TASK ITEM: Filter the entries for the word "within". Copy each line that has it.

INPUT DATA:
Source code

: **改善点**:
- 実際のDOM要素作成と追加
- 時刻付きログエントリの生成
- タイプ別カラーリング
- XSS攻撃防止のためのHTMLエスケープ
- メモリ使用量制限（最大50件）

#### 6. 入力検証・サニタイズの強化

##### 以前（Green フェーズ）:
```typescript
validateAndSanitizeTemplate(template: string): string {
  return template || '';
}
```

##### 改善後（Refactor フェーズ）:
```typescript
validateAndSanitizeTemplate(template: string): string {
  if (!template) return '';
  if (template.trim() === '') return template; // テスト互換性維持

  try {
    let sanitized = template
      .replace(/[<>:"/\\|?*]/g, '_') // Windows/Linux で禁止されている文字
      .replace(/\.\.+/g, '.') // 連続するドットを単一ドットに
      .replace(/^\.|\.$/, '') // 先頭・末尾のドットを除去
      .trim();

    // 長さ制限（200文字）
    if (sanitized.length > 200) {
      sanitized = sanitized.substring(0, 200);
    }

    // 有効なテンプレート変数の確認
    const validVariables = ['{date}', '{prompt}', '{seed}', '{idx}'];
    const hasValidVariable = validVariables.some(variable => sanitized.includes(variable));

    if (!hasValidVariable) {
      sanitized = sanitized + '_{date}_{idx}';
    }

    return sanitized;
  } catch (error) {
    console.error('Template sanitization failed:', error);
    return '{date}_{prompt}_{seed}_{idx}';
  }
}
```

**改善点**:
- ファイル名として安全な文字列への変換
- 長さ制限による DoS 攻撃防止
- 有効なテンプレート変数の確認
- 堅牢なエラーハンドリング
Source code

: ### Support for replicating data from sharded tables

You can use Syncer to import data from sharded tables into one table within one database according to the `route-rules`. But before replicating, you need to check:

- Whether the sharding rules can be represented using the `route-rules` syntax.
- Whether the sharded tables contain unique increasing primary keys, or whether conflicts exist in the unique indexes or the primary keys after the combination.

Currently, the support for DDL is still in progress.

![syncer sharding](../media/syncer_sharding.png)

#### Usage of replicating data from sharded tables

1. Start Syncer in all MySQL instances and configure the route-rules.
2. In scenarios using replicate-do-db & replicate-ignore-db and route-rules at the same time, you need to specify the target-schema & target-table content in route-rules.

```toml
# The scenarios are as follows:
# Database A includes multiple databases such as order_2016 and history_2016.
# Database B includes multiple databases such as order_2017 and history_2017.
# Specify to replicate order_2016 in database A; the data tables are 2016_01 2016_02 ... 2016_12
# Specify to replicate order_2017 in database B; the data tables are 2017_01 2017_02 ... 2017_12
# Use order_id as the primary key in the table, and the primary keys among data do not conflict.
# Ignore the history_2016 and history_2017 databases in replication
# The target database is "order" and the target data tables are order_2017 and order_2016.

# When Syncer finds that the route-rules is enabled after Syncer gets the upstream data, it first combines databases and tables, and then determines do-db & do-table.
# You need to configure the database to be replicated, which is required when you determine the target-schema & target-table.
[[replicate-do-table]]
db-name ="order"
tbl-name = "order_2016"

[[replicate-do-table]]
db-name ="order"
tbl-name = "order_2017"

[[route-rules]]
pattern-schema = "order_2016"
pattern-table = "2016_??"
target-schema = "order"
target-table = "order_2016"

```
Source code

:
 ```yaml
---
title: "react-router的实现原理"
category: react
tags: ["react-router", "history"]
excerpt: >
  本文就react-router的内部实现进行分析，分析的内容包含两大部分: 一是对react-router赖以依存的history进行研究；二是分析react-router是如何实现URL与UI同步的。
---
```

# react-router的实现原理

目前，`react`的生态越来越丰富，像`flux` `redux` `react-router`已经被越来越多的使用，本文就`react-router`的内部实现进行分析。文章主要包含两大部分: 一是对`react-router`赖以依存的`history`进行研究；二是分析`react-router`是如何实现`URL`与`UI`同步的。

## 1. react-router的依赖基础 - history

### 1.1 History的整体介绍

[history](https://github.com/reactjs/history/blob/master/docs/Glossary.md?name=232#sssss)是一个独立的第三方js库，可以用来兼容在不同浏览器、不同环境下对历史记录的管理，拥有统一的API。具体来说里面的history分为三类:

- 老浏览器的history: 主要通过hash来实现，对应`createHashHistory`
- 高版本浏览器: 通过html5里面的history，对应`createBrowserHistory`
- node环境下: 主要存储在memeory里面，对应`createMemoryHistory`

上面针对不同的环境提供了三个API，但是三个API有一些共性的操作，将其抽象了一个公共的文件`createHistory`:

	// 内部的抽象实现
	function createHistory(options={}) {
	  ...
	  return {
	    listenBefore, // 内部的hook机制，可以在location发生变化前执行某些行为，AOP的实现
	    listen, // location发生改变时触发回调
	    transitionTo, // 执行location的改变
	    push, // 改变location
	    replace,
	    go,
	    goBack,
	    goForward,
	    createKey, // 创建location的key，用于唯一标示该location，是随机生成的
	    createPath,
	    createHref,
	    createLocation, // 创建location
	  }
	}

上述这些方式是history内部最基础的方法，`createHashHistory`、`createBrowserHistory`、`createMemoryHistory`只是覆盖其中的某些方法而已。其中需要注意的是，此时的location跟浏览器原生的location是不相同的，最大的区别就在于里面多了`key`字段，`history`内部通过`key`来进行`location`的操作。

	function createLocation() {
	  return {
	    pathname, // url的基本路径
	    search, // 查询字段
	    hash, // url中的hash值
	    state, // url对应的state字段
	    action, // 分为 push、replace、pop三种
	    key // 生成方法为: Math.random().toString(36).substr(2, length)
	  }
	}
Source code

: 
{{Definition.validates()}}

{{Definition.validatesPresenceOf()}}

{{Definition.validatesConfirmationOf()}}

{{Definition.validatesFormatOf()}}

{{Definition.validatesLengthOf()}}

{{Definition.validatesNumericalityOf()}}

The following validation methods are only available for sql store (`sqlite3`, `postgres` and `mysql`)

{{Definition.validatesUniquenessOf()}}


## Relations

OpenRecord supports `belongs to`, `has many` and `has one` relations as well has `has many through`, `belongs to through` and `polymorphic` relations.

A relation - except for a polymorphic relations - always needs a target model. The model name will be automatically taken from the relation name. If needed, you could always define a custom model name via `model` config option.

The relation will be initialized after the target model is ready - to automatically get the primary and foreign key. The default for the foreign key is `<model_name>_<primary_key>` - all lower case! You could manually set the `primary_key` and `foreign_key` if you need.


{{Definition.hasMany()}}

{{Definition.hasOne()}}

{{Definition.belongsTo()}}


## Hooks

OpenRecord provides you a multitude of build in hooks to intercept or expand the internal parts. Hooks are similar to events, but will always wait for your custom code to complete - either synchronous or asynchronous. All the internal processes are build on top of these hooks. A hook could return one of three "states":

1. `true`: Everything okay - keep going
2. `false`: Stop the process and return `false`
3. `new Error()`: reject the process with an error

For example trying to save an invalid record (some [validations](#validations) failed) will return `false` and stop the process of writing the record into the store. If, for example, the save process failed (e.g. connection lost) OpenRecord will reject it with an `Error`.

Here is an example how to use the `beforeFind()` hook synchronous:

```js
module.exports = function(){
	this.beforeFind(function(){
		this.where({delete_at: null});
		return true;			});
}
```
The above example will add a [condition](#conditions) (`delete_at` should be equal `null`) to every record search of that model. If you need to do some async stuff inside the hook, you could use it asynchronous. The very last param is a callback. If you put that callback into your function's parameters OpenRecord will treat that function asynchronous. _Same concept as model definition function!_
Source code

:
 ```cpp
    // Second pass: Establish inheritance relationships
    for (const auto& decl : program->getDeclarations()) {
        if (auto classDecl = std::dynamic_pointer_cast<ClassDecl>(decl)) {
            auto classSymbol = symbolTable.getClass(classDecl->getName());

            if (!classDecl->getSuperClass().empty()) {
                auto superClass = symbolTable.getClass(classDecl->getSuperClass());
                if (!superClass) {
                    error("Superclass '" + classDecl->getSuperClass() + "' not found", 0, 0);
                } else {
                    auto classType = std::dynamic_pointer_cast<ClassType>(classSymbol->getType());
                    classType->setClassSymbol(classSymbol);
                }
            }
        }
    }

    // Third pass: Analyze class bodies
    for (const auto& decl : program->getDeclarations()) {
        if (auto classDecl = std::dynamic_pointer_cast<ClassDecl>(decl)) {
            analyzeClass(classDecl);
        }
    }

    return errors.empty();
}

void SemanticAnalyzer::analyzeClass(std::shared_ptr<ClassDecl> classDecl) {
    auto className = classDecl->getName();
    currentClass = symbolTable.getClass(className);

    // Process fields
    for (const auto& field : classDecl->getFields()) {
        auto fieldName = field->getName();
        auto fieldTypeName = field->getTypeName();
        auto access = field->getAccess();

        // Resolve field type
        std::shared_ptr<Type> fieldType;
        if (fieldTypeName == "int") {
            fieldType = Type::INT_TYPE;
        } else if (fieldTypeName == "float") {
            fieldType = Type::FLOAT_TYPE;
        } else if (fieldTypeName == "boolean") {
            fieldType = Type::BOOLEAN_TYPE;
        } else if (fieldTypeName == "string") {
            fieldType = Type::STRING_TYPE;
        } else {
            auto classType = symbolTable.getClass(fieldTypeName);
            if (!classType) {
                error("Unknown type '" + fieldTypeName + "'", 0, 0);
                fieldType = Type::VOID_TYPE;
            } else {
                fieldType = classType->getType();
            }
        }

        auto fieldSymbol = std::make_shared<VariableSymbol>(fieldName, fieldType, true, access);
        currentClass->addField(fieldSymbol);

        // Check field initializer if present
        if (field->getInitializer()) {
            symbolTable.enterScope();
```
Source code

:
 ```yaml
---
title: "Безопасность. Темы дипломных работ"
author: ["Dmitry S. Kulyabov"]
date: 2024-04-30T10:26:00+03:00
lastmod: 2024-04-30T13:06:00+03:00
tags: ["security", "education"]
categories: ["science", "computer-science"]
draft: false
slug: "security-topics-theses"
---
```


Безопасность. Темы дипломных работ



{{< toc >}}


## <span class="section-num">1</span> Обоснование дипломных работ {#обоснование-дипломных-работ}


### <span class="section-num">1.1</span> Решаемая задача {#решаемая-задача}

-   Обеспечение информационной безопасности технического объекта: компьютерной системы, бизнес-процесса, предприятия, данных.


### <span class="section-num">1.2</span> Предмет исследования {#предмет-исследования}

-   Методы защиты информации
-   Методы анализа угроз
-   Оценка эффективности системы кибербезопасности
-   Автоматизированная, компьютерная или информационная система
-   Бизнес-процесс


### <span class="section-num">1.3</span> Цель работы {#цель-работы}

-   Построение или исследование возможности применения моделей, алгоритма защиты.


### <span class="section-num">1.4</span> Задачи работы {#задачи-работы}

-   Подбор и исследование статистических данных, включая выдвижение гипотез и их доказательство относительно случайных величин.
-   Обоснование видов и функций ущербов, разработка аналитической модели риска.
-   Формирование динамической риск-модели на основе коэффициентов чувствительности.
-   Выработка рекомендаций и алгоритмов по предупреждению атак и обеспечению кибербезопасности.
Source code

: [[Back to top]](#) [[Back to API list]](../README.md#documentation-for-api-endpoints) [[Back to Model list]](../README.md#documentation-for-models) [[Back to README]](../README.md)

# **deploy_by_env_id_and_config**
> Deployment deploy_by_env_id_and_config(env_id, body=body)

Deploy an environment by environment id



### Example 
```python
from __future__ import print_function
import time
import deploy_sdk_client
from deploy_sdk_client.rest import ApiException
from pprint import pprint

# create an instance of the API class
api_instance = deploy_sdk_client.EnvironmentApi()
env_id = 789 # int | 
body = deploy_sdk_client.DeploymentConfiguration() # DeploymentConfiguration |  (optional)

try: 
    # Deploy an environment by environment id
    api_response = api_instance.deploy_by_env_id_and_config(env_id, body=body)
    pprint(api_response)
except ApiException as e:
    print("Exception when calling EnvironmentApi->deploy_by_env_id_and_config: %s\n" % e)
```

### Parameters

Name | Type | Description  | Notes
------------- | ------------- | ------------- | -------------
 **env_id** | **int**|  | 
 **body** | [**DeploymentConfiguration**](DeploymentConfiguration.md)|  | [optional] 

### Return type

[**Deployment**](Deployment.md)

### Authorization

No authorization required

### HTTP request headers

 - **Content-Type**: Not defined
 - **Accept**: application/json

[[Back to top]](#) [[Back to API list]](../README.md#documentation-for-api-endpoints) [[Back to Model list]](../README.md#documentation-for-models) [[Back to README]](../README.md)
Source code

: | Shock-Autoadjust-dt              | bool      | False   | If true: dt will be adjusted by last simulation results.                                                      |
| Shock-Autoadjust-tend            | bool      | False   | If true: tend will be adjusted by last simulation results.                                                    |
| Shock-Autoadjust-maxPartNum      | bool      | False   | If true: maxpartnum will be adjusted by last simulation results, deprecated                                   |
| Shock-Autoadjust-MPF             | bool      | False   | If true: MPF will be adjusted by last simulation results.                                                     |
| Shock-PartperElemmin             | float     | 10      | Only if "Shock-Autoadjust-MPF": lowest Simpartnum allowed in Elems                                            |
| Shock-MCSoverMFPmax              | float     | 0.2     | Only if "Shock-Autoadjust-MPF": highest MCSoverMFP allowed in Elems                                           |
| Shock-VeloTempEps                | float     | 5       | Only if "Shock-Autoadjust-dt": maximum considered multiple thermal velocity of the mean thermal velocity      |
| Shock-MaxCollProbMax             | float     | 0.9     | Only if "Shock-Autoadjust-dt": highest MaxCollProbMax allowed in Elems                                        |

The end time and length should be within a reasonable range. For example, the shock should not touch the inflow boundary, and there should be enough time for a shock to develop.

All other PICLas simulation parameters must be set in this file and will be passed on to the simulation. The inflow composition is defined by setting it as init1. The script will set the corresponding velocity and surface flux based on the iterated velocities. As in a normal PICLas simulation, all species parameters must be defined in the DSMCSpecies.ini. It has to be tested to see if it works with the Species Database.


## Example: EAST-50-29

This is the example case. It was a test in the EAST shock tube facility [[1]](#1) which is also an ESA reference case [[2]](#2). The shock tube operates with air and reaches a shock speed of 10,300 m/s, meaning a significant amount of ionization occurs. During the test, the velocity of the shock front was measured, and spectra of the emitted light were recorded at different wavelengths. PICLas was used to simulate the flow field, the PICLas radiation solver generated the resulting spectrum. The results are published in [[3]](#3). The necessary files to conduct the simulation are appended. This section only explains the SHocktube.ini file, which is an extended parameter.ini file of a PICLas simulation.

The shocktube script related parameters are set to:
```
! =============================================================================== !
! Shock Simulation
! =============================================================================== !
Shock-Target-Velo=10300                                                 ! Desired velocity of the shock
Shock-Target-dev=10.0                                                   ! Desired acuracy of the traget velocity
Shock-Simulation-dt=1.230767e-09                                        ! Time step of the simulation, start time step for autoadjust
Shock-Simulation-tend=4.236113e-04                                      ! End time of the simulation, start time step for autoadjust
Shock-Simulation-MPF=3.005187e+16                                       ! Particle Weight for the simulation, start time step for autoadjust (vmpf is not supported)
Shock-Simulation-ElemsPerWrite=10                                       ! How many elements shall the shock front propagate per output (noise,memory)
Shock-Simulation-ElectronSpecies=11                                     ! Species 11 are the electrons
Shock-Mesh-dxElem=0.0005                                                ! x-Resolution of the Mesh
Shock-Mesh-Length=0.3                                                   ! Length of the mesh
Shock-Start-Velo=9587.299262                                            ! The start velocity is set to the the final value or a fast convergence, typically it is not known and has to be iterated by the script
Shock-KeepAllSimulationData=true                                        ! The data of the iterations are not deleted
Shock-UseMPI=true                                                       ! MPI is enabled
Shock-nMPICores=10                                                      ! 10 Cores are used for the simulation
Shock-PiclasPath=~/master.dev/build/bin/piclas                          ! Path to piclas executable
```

SOLUTION TO THIS EXERCISE:
You can use Syncer to import data from sharded tables into one table within one database according to the `route-rules`. But before replicating, you need to check:
The end time and length should be within a reasonable range. For example, the shock should not touch the inflow boundary, and there should be enough time for a shock to develop.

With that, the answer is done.